You must decide if you are using C or C ++. These languages ββvary widely in situations like yours.
In C ++, a "pointer to an array [] " (i.e. an array of indefinite size) is a completely different type from a "pointer to an array [N]" (i.e. an array of a specified size). This immediately means that your code is not able to compile C ++ code. This is not a warning, this is a mistake. If you want your code to compile as C ++, you need to specify the size of the exact array in the return type of the function
char (*(*x())[4])()
And, of course, you need to return &funclist , since you are declaring your function as returning a pointer to an array.
In main declaring the receiving pointer as char (**fs)() makes no sense. The function returns a pointer to an array, not a pointer to a pointer. You must declare your fs as
char (*(*fs)[4])();
i.e. as having the type of a pointer to an array (note the similarity to the function declaration). And to call a function through such a pointer, you must do
printf("%c\n", (*fs)[1]());
In C, the explicit size of the array in the array pointer declarations can be omitted, since in the C pointer "for type [], the array is" compatible with "pointer to array type [N]", but the other items are still there. However, even in C, it may make sense to specify this size explicitly.
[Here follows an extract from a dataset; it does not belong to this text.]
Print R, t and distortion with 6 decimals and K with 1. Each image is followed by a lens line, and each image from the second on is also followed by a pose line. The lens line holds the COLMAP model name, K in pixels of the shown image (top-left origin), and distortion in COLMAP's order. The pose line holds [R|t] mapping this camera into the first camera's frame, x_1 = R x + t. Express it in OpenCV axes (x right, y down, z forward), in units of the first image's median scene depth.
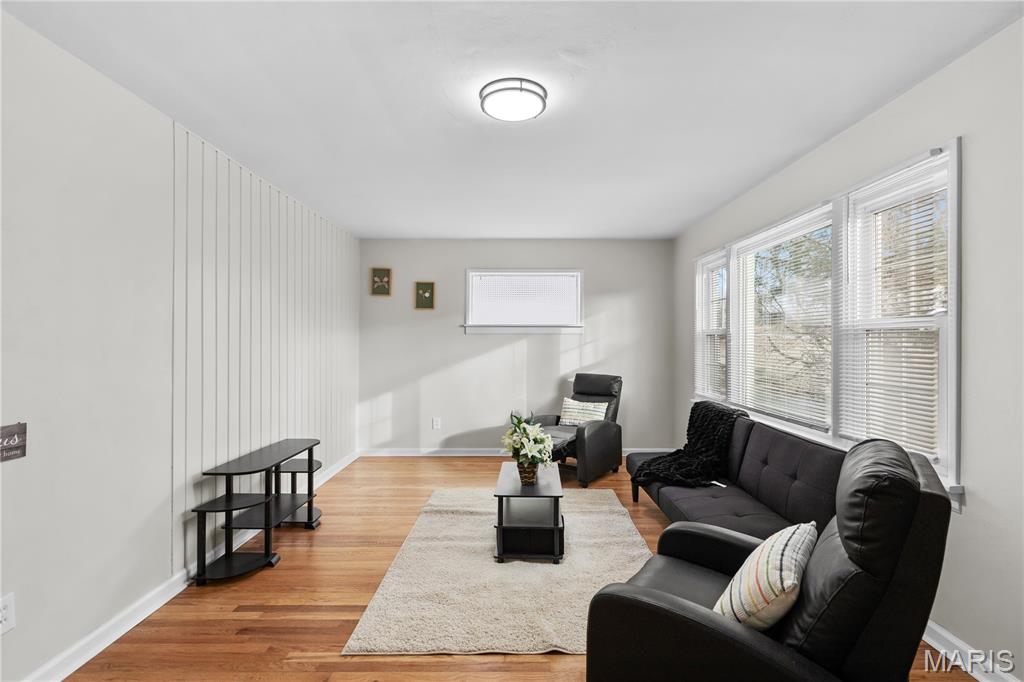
lens RADIAL K [[473.3, 0, 515.1], [0, 473.3, 338.6], [0, 0, 1]] dist [0.003309, -0.002296]
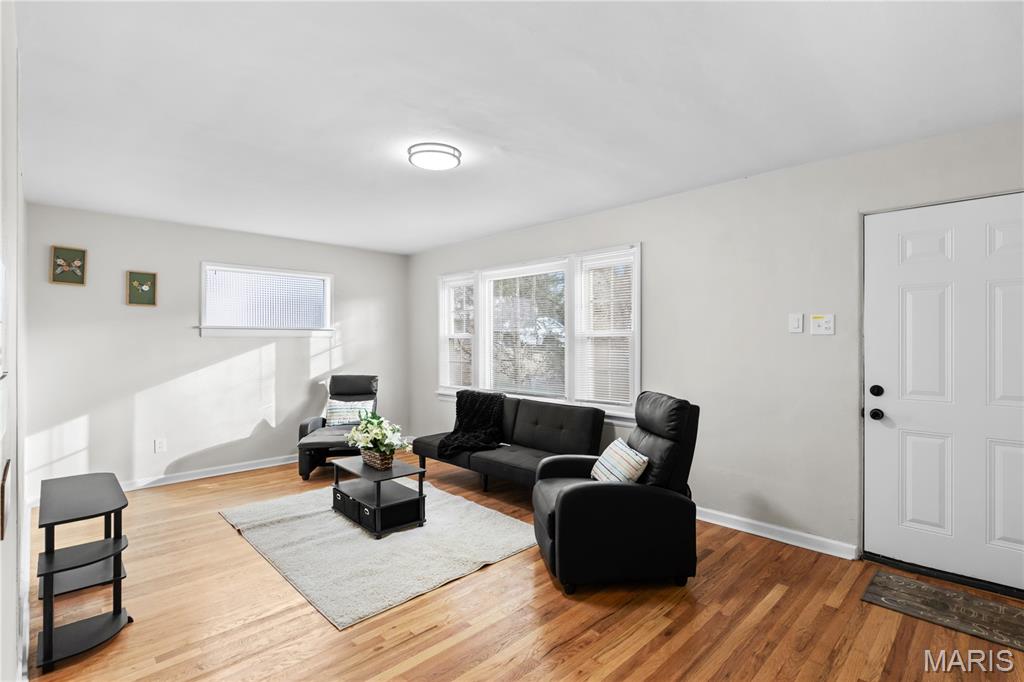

Alternatively, you can stop using the pointer-array type and use the pointer-to-pointer type instead. In this case, your function should be defined as follows
char (**x())() { static char (*funclist[4])() = {foo, bar, blurga, bletch}; return funclist;
and in main you will work with it as follows
char (**fs)(); fs = x(); printf("%c\n", fs[1]());
Please note that this main is the same as what you had in the original message. In other words, your source code is a fancy merger of two different completely incompatible methods. You must decide which one you want to use and stick to it.